What Happens to Boson Distribution in Long-Lived Non-Equilibrium States?

[Boltzmann2012]

Hi guys,
Let us consider this thought experiment of having say Avogadro number of bosons in a box. According to statistical mechanics, it is equally probable to find every distribution of bosons in the box.
But, say we wait really long enough to find that at one point of time, we find all the bosons on one side of the box. Now, bosons as they are, have the feature that the probability of finding n of them in a state, is proportional to n+1. Hence even if we add one more boson to the box, it would most probably join the other bosons and still maintain the previous configuration.
Now, we can see that by adding more and more bosons, instead of getting more distributed, the particles are maintaining the configuration. Is there something wrong with my logic or is this what happens with bosons?

 

[mfb]

According to statistical mechanics, it is equally probable to find every distribution of bosons in the box.

It is not.

Now, we can see that by adding more and more bosons, instead of getting more distributed, the particles are maintaining the configuration.

n+1 is just a relative probability, and you have many other states - compared to a single one with your bosons inside. Most bosons will get a different state, unless you cool them significantly to reduce the number of available states.

 

[Boltzmann2012]

Could you explain why the states are not equiprobable?

Also, is there any interaction between the bosons which we are missing out here?

 

[mfb]

Could you explain why the states are not equiprobable?

It is a result of a calculation, I don't know if there is an intuitive way to explain it.

Also, is there any interaction between the bosons which we are missing out here?

I would expect that this interaction was neglected in your setup.

 

[HomogenousCow]

"Bosons in a box", there's a jingle out there waiting to be written with that title.
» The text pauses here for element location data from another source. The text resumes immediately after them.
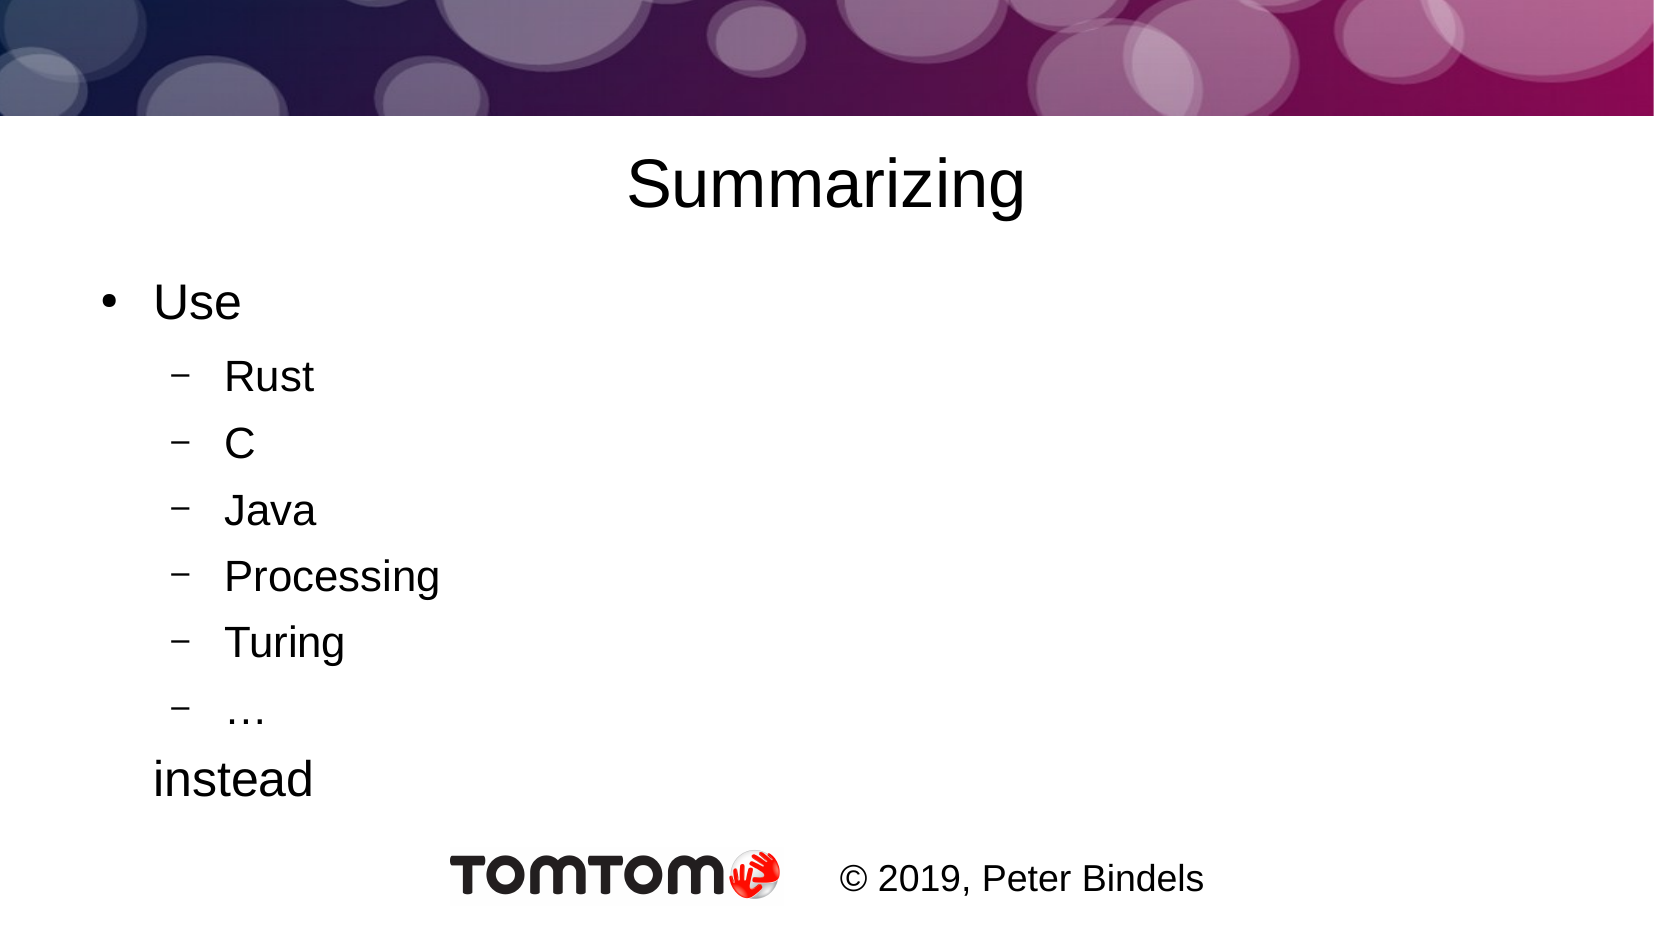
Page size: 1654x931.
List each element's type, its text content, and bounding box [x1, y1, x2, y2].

title Summarizing [82, 119, 1571, 249]
list Use Rust C Java Processing Turing … instead [82, 274, 1571, 815]
picture [450, 847, 784, 906]
picture [0, 0, 1654, 116]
I have not studied that much QM, but the "boson in a box" system sounds very unspecific.
Energy will be quantized in the box, but what superposition of these states?
Also why do you claim that all distributions are equally probable?

 

[Boltzmann2012]

Thank you all very much for replying. Let me make my question more specific
There are N bosons in a box which are at a sufficiently low temperature so that the entire box exists at a specific constant energy. According to statistical mechanics, for such a distribution of bosons, it will happen(very unlikely, but IS PROBABLE)that all of the bosons occupy one half of the box and the other half is empty at some time.
Now, if at the very next instant we start adding one boson at a time, then according to the probability condition of bosonic behaviour, it is more probable that the newly incoming boson would get into the fuller side of the box. My question is that is this configuration possible and if yes wouldn't this imply that our box now would be in this static situation of one side full and the other side empty for ever?

 

[Bill_K]

What you're describing is Bose-Einstein condensation, and you're arguing that it will always happen. Well it will always happen - at absolute zero!
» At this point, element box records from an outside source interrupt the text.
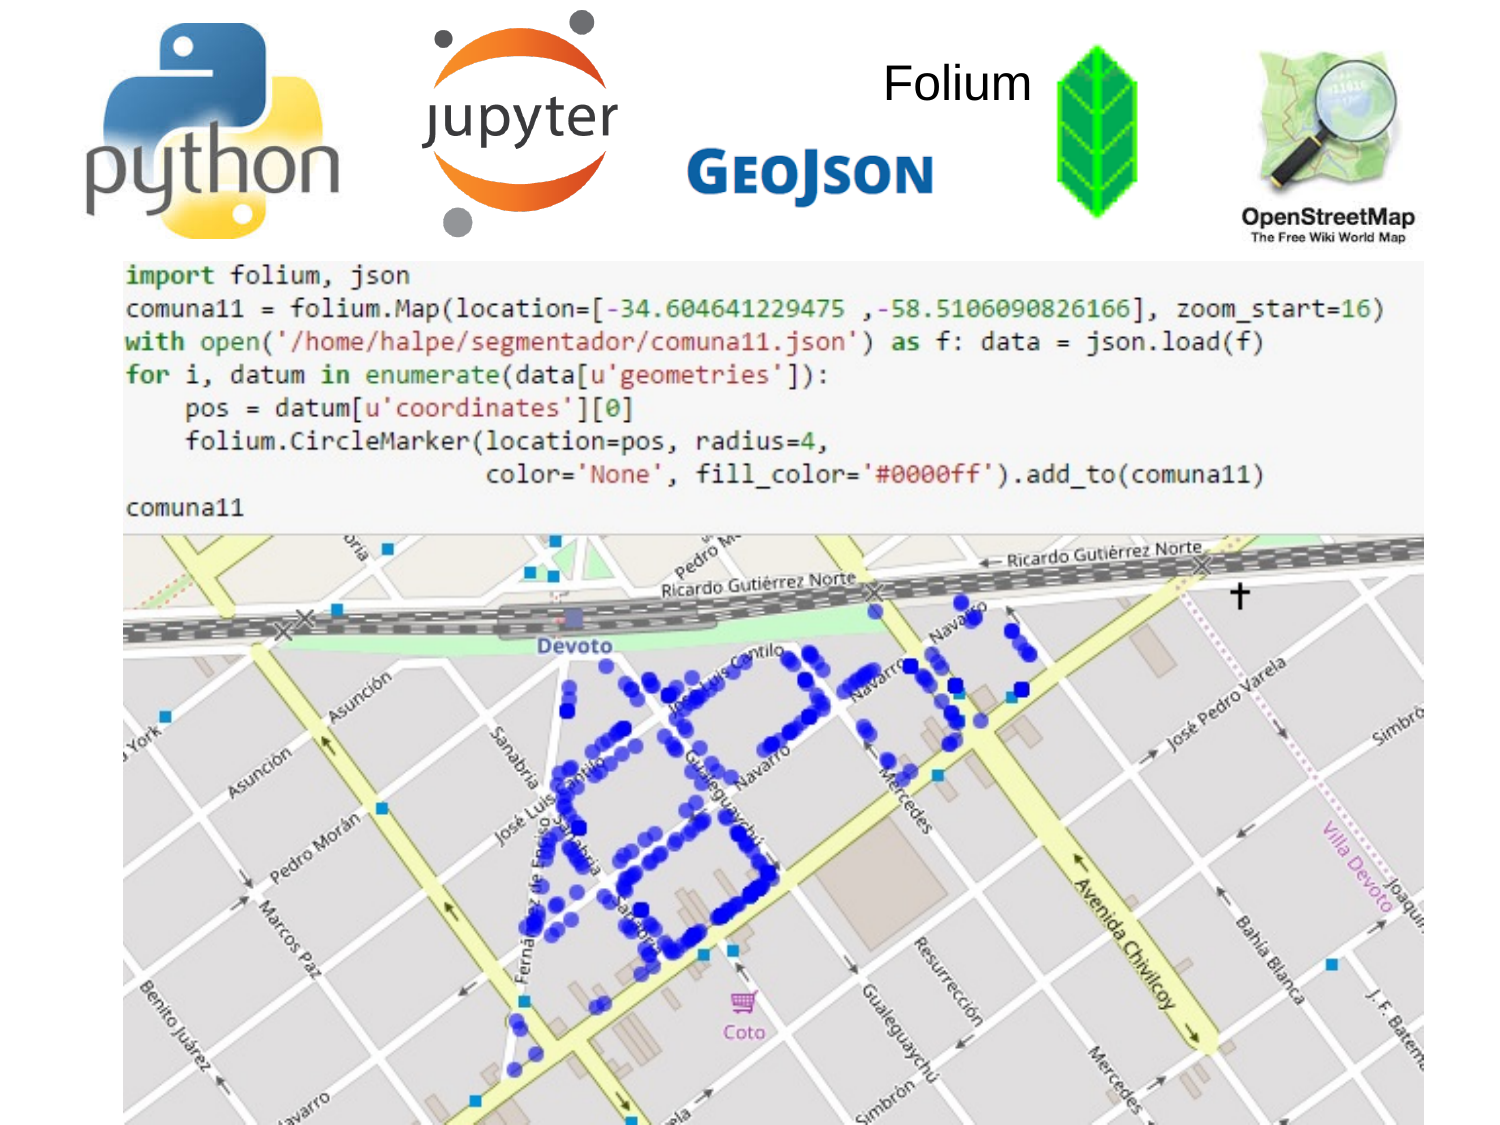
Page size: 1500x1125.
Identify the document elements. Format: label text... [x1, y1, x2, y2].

text_box Folium [868, 42, 1129, 119]
picture [679, 137, 940, 211]
picture [998, 42, 1198, 243]
picture [53, 23, 373, 240]
picture [123, 261, 1424, 1125]
picture [1222, 30, 1438, 250]
picture [395, 0, 644, 248]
What you're neglecting is the effect of temperature. You need to remember that a single macrostate such as "the left side of the room" consists of many microstates, and the most probable configuration will occur when the particles are spread uniformly over the microstates. Even for bosons. At a finite temperature, this overcomes the tendency for bosons to want to occupy the same state.

 

[DrDu]

In principle that is what is happening in a superfluid or superconductor. Once you have created a state with a nonvanishing current, it won't decay although states being energetically vavourable (i.e. those with vanishing current) are available.

 

[Boltzmann2012]

OMG, so all this time, was I simply describing the BEC? Anyway, one more doubt, does the probability rule hold only at 0 K?

 

[DrDu]

The point is that you are talking about very long lived non-equilibrium states. They can decay into something more probable, but their livetime is very long as this requires a whole fraction of all bosons to change state simultaneously.